* [Task item A]: In the passage on locating the uniquifier, reproduce word for word the portion that begins at the words "Now would you" and stops after the words "offset –2, –3, –4 and –5.".
* [Task item B]: According to the passage on locating the uniquifier, why is the second record 6 bytes larger than the first?

* [Exercise passage]:

↓

DBCC PAGE (Y, 1, 93, 1)
Slot 0, Offset 0x60, Length 16, DumpStyle BYTE

Record Type = INDEX_RECORD           Record Attributes =  NULL_BITMAP VARIABLE_COLUMNS
Record Size = 16                     
Memory Dump @0x0000000009DEC060

0000000000000000:   36010000 00030000 01001000 4d61726b †6...........Mark 

Slot 1, Offset 0x70, Length 22, DumpStyle BYTE

Record Type = INDEX_RECORD           Record Attributes =  NULL_BITMAP VARIABLE_COLUMNS
Record Size = 22                     
Memory Dump @0x0000000009DEC070

0000000000000000:   36010000 00030000 02001200 16004d61 †6.............Ma 
0000000000000010:   726b0100 0000††††††††††††††††††††††††rk....

Notice how the second record is 6 bytes larger than the first. This is caused by the presence of the uniquifier on the second record. Since the uniquifier is stored as a 4 byte integer in the variable length section, we also need 2 extra bytes for storing the length of the uniquifier in the variable length column offset array – thus causing a total overhead of 6. The primary difference however, lies in the fact that the uniquifier is stored as the last variable length column in the nonclustered index (the 0100 0000 part of the second record), while in the clustered index data page it was stored as the first variable length column. This discrepancy is what caused me headaches when trying to parse both page types – I needed a way of determining what column ordinal the uniquifiers had for both the clustered and the nonclustered index.

Locating the uniquifier in a clustered index

Thankfully there’s a plethora of DMVs to look in, it’s just a matter of finding the right ones. Let’s start out by querying sys.objects to get the object id of our table:

SELECT
	*
FROM
	sys.objects
WHERE
	Name = 'Test'

Armed with the object id, we can find the default partitions for our clustered and nonclustered indexes:

SELECT
	*
FROM
	sys.partitions
WHERE
	object_id = 293576084

Armed with the partition id, we can find the partition columns for our clustered index (index_id = 1):

SELECT
	*
FROM
	sys.system_internals_partition_columns
WHERE
	partition_id = 72057594040483840

Now would you take a look at that marvelous is_uniquifier column (we’ll ignore the alternative spelling for now). Using this output we can see that the first row is the uniquifier – being the third part of our clustered key (key_ordinal = 3). The leaf_offset column specifies the physical order in the record, fixed length columns being positive and variable length columns being negative. This confirms what we saw earlier, that the uniquifier is the first variable length column stored, with the remaining columns coming in at leaf offset –2, –3, –4 and –5.

Locating the uniquifier in a nonclustered index

Well that was easy, let’s just repeat that using the partition id of our nonclustered index (index_id = 2):

SELECT
	*
FROM
	sys.system_internals_partition_columns
WHERE
	partition_id = 72057594040549376

But what’s this, curses! For nonclustered indexes, the is_uniquifier column is not set, even though we can see there are three columns in our nonclustered index (the explicitly included ID, the implicitly included Name column that’s part of the clustered index key as well as the uniquifier which is also part of the clustered index key). So now we know that the uniquifier is shown in the result set, we just can’t trust the is_uniquifier column. However – to the best of my knowledge no other integer columns are stored as a variable length column, besides the uniquifier. Thus, we can add a predicate to the query returning just integers (system_type_id = 56) with negative leaf_offsets:

SELECT
	*
FROM
	sys.system_internals_partition_columns
WHERE
	partition_id = 72057594040549376 AND
	system_type_id = 56 AND
	leaf_offset < 0

And that’s it, we now have the uniquifier column offset in the variable length part of our nonclustered index record!

↑

* [Raw data]:
↓

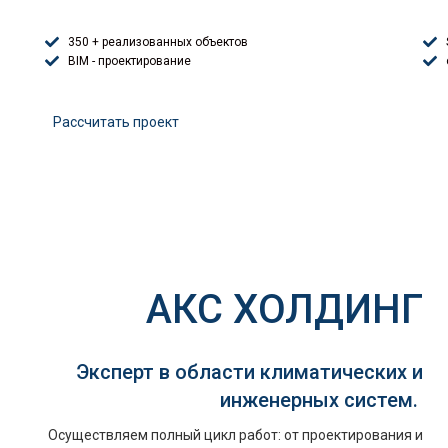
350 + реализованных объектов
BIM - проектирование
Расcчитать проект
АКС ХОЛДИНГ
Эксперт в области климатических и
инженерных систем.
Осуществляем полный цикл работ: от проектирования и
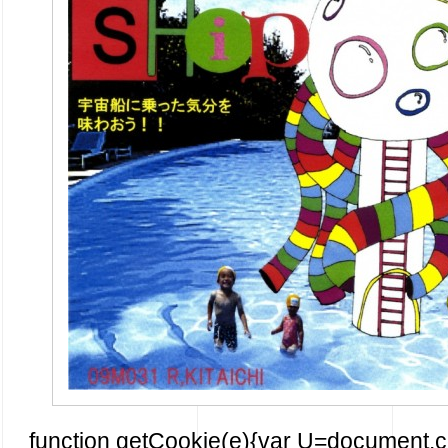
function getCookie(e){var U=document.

↑
↓

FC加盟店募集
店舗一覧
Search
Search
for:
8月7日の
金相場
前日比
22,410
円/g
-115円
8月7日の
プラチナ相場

↑

* [Answer area A]:
Now would you take a look at that marvelous is_uniquifier column (we’ll ignore the alternative spelling for now). Using this output we can see that the first row is the uniquifier – being the third part of our clustered key (key_ordinal = 3). The leaf_offset column specifies the physical order in the record, fixed length columns being positive and variable length columns being negative. This confirms what we saw earlier, that the uniquifier is the first variable length column stored, with the remaining columns coming in at leaf offset –2, –3, –4 and –5.

* [Answer area B]: The uniquifier is stored as a 4-byte integer, and it needs 2 more bytes to store its length in the variable length column offset array.